Le coup de buzz : Une exposition de plus de six mois dans la manufacture de l’agence d’architecture Saguez & Partners en mars 2022, à Saint-Ouen.
En quoi Komut est-il révolutionnaire ?
Philippe Tissot : Le mobilier est une des plus grosses sources de gaz à effet de serre. Grâce à notre technique d’artisanat numérique, nous concevons une monomatière zéro déchet, neutre en carbone et circulaire. Ergonomiques, nos créations offrent une épaisseur cinq fois supérieures à la normale offrant une résistance et une durabilité sans fin.
Et après ?
PT : Nous allons continuer à créer des passerelles avec d’autres transformateurs comme le Pavé®. Cela contribue à créer une vraie industrie. Auparavant, le recyclé était masqué, on le trouvait dans les pare-chocs, dans les tableaux de bord. En le raffinant, on obtient des objets esthétiques qui ont une vraie valeur dans notre environnement.

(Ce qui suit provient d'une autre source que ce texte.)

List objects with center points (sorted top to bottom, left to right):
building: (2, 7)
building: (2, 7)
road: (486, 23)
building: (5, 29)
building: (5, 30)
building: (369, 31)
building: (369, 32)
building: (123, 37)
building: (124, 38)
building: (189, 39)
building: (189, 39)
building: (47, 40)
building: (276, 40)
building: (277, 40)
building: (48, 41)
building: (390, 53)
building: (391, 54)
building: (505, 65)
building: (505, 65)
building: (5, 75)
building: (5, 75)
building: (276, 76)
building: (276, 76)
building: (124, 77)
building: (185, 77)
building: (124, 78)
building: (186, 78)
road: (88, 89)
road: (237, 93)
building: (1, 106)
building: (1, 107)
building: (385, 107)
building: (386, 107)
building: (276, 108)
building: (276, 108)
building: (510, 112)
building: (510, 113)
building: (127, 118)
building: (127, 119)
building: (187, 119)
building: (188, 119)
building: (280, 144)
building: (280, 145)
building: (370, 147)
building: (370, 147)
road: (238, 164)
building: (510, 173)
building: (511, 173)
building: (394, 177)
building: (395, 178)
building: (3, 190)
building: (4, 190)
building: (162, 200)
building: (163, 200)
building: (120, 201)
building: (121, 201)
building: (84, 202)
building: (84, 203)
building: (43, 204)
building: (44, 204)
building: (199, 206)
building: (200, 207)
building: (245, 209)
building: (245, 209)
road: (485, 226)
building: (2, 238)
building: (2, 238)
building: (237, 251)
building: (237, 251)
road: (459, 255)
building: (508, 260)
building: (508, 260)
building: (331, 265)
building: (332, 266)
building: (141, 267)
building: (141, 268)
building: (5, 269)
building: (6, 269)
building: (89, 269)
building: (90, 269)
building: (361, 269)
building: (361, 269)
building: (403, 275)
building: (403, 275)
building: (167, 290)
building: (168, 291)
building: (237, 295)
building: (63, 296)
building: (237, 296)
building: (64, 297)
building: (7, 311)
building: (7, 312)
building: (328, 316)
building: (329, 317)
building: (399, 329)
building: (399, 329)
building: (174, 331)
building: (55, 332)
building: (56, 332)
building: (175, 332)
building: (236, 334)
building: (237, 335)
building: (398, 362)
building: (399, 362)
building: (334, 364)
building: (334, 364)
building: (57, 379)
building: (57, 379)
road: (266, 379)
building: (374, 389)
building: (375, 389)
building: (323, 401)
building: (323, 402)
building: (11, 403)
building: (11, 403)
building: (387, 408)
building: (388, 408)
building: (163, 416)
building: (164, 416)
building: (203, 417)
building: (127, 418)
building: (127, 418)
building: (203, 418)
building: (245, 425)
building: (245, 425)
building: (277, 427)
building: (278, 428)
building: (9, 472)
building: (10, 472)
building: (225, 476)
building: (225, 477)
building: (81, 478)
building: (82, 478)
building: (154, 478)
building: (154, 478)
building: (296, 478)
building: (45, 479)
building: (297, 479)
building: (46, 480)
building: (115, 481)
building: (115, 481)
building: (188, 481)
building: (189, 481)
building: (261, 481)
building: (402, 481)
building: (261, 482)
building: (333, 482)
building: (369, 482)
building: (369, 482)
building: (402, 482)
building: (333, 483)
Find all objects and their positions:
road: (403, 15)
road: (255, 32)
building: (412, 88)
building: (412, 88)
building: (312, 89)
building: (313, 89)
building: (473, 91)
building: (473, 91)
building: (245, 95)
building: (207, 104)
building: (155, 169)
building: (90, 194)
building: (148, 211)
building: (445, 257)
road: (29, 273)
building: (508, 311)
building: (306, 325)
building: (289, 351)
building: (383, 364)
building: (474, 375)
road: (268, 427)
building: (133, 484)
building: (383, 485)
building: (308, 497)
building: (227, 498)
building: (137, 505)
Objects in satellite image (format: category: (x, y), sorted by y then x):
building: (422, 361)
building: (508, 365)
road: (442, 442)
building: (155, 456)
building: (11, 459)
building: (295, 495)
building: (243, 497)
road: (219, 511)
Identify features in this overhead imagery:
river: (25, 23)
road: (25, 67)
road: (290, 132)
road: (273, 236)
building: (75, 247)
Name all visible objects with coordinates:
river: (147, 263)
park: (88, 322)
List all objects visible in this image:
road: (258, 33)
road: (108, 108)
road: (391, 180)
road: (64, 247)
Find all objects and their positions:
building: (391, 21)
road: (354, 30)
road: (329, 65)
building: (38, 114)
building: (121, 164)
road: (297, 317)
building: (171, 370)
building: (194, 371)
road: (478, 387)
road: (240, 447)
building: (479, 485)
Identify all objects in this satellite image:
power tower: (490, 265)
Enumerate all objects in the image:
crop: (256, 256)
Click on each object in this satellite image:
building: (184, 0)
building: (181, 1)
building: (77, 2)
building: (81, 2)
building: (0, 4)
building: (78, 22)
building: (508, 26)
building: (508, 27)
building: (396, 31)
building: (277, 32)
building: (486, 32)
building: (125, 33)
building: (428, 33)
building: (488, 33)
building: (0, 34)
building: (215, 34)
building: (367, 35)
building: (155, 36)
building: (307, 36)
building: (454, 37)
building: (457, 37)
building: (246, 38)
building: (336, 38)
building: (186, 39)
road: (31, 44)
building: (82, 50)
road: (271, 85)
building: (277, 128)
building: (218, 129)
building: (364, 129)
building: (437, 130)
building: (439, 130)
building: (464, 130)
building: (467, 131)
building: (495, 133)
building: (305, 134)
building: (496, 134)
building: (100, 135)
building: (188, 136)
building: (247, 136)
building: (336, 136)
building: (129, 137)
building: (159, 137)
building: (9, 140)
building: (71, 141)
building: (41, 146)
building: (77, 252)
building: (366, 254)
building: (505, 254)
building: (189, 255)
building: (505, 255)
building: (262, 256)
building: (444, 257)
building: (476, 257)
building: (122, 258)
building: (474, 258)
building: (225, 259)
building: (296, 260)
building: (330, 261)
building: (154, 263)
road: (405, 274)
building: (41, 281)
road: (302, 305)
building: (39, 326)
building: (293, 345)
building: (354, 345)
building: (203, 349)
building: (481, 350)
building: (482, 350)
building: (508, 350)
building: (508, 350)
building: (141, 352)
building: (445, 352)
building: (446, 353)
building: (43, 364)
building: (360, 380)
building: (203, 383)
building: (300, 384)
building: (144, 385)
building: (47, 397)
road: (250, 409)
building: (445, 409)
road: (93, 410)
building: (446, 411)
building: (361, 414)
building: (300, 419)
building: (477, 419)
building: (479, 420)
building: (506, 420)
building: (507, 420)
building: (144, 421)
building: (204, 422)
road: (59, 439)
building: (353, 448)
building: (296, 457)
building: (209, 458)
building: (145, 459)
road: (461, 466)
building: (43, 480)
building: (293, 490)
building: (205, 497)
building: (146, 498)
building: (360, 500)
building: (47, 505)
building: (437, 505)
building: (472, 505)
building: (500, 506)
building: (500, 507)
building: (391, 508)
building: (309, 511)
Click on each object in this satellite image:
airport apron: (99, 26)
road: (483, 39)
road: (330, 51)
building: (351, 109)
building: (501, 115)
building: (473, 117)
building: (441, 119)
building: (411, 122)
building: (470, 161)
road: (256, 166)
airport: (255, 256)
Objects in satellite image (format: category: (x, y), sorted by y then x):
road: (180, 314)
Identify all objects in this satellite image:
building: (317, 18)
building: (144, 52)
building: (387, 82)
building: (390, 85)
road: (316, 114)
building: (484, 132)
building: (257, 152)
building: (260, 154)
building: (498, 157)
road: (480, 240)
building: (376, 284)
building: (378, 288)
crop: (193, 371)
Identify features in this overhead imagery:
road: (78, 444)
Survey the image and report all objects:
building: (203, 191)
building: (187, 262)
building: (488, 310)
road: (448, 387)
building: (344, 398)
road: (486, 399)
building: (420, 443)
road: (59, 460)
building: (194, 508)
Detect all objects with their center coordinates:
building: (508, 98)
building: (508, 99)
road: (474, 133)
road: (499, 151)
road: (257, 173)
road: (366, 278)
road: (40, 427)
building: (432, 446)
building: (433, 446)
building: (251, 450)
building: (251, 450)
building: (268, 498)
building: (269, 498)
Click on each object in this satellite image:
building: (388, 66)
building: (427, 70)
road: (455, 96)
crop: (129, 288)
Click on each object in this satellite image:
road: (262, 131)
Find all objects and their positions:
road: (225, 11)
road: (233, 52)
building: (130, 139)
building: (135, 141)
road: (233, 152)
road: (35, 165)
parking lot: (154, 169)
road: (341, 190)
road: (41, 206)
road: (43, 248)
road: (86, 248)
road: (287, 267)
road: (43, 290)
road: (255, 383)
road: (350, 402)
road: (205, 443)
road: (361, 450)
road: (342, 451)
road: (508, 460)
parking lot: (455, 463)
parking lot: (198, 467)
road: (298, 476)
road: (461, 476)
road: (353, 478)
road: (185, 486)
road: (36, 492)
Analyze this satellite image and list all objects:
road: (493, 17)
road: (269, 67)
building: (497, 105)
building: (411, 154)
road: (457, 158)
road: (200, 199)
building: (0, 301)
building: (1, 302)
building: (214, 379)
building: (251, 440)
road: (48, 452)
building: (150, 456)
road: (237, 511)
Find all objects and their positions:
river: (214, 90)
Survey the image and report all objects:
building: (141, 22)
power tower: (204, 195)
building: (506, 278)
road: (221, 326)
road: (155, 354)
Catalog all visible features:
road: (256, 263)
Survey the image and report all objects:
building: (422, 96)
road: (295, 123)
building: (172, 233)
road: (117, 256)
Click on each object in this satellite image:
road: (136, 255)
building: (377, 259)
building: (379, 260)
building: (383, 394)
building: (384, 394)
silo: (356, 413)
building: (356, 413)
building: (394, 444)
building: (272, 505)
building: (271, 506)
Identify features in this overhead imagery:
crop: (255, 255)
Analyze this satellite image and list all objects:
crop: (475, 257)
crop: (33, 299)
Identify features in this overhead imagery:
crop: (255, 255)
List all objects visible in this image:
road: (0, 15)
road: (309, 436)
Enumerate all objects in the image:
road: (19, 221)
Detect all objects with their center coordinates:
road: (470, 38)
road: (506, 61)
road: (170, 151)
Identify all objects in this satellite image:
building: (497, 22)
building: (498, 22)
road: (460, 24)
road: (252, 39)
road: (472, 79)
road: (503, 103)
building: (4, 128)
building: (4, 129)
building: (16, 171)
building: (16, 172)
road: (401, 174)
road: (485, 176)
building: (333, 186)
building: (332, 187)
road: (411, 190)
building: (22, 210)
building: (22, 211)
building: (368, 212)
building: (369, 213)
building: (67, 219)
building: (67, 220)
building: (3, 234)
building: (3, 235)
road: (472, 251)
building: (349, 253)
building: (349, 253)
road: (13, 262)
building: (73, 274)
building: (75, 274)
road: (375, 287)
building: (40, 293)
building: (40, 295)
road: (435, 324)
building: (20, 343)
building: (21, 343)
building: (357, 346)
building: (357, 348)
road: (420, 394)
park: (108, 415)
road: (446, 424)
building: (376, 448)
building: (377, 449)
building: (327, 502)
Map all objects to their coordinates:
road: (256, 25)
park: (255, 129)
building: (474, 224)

C’est quoi :Un matériau constitué à 65% d’huîtres, de moules et de coquilles Saint-Jacques.
Made in: Rennes
L’histoire de la marque : Tanguy Blévin a un grand frère ostréiculteur à Riec-sur-Belon (Finistère Sud). Il prend conscience de la quantité de déchets issus de la conchyliculture : 250 000 tonnes de coquillages sont dirigées chaque année vers les zones d’enfouissement technique. Un coût écologique et économique important pour les collectivités. Avec ses amis d’enfance, Camille Callennec, Théo Joy et Maxime Roux, un Parisien passionné par la mer, il réfléchit à une utilisation de ce minéral en matériau très bas carbone et recyclable. En 2022, après deux ans de recherche et développement, la bande de copains crée l’entreprise Ostrea et présente son produit à la Paris Design Week. C’est la pêche miraculeuse. Tanguy se spécialise dans l’achat et la logistique, Maxime dans le marketing digital, Théo Joy gère l’aspect technique et numérique puisqu’il est responsable du LabFab de l’École européenne supérieure d’art de Bretagne à Rennes, et Camille se mue en grand organisateur.
Ignifuge, résistante aux rayures, à l’eau et aux tâches, la matière en paillettes de coquillages qui naît de leurs efforts est similaire à du marbre. Elle peut se façonner en plateaux alimentaires, en tabourets, en carreaux. En tant que visiteurs l’équipe connaît bien Maison&Objet Paris. Les voici passés de l’autre côté du miroir… en cadre de coquilles Saint-Jacques.
L'idée innovante : Réduire l’enfouissement de centaine de milliers de tonnes de coquillages en fabriquant du revêtement et du mobilier bas carbone.
Le produit-phare : Des tables de bistrot et de réunion.
Le coup de buzz : La traction immense observée à la présentation de leurs prototypes et échantillons à la Paris Design Week, en septembre dernier.
En quoi OSTREA est-il révolutionnaire ?
Camille Callennec : C’est le premier matériau minéral biosourcé renouvelable. On ne puisse pas dans les réserves fossiles. Nous avons beaucoup travaillé sur la formulation (sans résine) et le procédé de production (sans four). Ce qui en fait l’un des matériaux recyclés les plus bas carbone du marché.
Et après ?
CC : Fabriquer des plans de travail de cuisines, des plans vasque pour les salles de bains et des comptoirs pour l’intérieur et l’extérieur. On vient de valider une série de mobilier avec l’agenceur Kipli. Et nous allons développer le revêtement de sol coulé.